• [TASK INSTRUCTIONS] For the string "avec", count the lines in the records below that contain it. Answer with that number alone.

• [INPUT DATA]
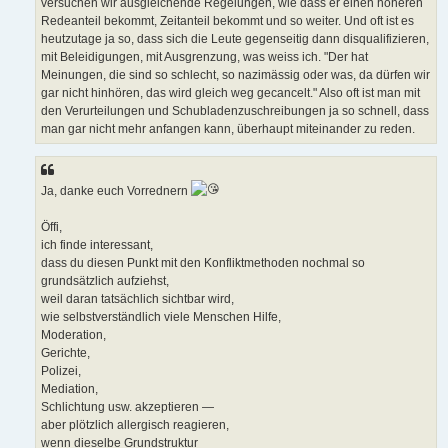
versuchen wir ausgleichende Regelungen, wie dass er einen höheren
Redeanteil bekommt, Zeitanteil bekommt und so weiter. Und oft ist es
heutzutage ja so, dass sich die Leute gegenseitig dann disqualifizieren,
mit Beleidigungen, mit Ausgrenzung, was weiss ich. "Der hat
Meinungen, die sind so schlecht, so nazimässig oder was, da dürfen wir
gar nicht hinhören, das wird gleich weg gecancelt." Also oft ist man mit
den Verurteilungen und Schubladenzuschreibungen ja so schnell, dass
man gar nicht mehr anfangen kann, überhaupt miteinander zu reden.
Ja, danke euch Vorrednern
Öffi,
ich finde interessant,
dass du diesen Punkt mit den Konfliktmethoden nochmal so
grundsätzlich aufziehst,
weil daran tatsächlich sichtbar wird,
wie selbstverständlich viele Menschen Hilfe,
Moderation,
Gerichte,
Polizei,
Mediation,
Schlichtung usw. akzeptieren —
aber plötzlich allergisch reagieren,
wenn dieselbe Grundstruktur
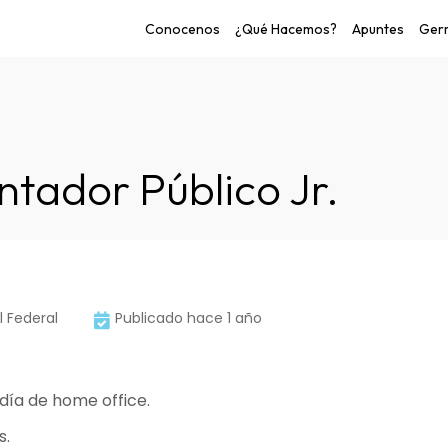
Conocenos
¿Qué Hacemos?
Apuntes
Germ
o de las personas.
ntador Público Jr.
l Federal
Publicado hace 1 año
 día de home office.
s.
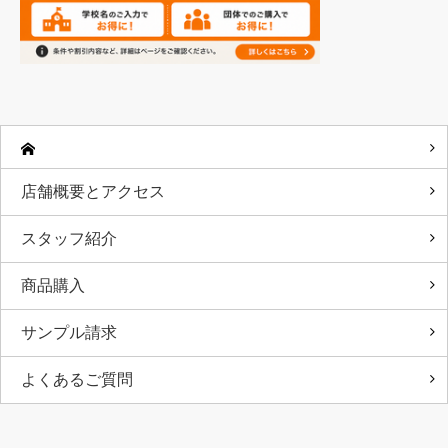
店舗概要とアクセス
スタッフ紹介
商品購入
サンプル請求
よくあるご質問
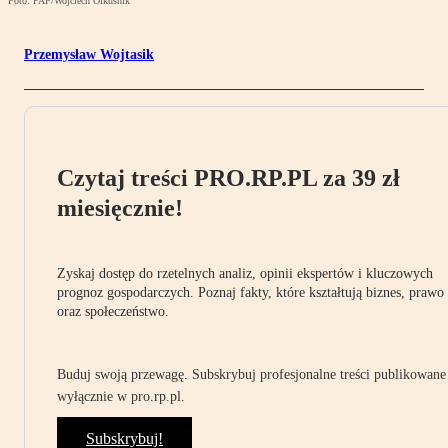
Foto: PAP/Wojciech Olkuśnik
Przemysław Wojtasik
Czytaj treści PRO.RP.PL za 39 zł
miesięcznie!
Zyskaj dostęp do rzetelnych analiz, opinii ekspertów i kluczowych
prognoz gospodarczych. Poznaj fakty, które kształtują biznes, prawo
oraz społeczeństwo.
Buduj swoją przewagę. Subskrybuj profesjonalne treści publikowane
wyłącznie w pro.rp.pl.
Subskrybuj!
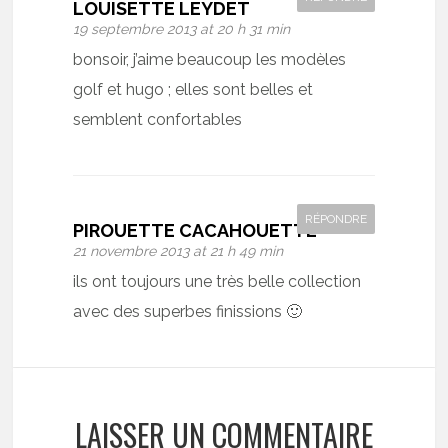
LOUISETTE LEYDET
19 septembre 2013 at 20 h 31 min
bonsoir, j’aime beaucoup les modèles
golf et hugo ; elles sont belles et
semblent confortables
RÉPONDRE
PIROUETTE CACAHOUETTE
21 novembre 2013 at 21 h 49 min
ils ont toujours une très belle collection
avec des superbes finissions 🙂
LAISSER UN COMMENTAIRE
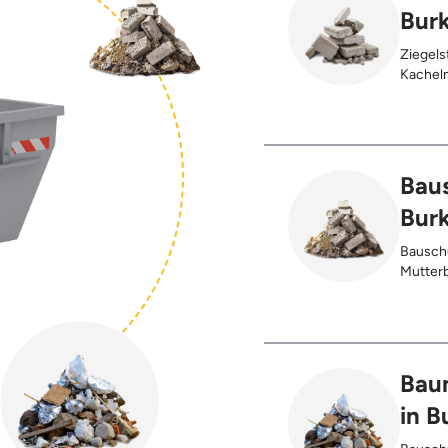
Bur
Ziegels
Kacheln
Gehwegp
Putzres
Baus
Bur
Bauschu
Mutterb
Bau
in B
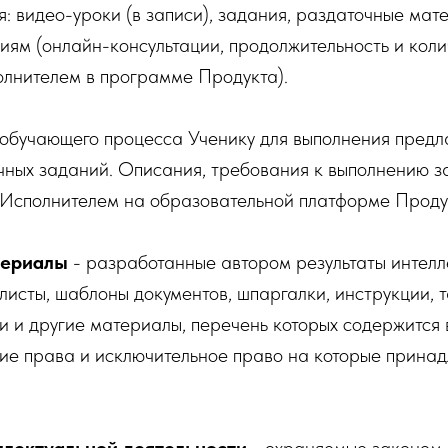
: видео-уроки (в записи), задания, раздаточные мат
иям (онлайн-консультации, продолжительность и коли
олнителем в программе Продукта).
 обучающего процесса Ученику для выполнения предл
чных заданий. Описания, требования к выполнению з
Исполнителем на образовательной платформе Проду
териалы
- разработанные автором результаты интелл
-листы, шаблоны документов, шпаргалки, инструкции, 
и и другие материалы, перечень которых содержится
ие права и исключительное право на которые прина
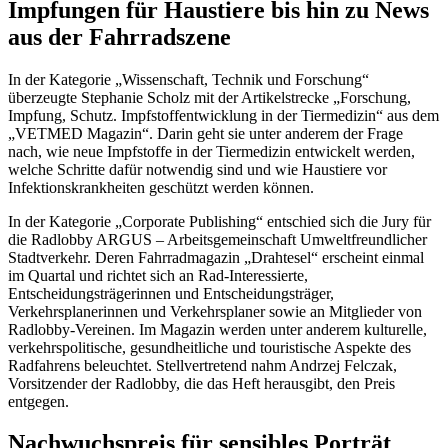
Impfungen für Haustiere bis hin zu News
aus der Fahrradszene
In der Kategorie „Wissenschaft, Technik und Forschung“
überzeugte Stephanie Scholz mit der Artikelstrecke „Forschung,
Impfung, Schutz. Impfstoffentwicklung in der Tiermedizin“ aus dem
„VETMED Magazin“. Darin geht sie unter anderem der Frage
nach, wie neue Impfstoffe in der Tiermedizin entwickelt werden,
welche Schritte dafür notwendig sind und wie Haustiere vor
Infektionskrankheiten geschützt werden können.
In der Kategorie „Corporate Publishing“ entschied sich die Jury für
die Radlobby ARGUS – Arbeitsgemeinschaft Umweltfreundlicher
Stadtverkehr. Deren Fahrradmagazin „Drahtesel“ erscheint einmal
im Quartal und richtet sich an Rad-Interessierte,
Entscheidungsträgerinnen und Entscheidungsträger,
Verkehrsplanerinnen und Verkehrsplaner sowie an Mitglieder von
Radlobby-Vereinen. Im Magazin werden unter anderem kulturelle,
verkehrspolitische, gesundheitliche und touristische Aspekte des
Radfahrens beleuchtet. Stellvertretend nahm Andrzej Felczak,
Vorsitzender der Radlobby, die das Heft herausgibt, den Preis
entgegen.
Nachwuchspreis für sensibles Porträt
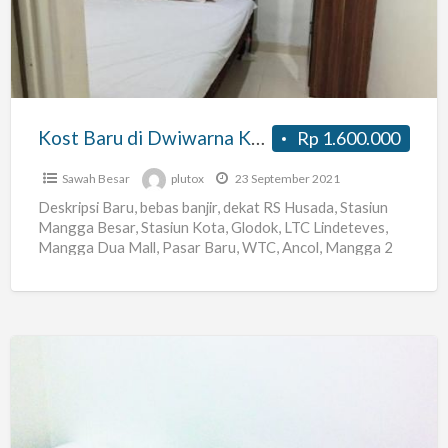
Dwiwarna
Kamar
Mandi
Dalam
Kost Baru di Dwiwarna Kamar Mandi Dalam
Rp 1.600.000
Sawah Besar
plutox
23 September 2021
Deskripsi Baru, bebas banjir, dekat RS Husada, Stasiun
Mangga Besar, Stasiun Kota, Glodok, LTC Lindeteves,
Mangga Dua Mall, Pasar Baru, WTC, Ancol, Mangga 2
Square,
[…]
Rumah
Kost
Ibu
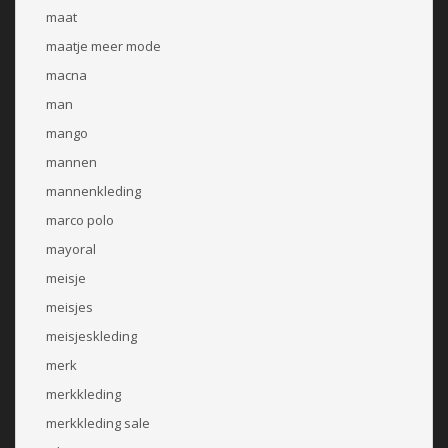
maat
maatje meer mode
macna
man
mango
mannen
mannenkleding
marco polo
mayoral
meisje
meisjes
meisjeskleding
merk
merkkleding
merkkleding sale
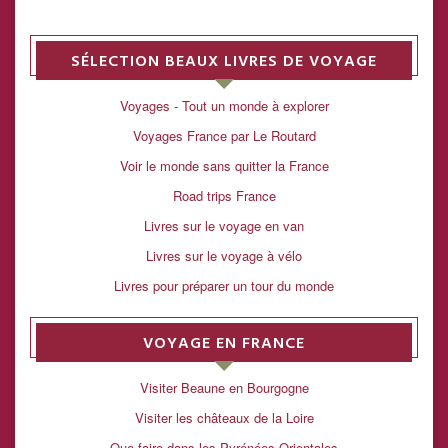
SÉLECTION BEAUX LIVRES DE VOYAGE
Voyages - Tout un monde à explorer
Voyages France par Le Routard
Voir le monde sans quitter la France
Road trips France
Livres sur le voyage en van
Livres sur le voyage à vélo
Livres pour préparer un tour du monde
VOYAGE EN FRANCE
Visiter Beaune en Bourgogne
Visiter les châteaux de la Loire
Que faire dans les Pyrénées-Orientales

* * *

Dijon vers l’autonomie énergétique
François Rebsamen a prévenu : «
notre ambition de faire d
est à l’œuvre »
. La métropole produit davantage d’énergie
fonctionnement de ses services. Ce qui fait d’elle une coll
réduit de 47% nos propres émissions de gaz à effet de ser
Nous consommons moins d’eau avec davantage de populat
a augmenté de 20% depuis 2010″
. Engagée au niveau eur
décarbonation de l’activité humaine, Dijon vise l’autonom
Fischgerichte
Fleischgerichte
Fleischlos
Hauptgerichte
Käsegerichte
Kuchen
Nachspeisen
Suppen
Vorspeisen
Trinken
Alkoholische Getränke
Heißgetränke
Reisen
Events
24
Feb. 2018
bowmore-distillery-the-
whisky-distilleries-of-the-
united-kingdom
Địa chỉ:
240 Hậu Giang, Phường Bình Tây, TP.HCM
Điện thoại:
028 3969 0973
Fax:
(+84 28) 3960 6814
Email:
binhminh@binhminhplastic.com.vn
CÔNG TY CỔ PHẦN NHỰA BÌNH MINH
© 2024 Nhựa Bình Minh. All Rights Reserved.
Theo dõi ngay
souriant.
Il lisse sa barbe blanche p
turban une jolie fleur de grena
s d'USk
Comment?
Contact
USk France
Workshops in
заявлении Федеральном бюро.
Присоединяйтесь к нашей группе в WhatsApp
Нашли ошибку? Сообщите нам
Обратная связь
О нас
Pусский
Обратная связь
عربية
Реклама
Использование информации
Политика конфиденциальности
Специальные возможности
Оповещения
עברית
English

* * *

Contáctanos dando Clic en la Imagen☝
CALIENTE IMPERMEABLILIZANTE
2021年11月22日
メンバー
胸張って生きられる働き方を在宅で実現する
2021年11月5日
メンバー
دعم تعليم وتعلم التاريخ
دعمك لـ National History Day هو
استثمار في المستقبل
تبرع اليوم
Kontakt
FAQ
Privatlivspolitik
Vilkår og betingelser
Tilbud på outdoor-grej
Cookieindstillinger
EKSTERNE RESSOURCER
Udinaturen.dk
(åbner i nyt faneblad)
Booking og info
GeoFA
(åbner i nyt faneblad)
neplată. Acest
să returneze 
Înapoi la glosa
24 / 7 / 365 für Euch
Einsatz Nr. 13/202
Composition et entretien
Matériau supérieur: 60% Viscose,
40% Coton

• [PROBLEM SOLUTION] 2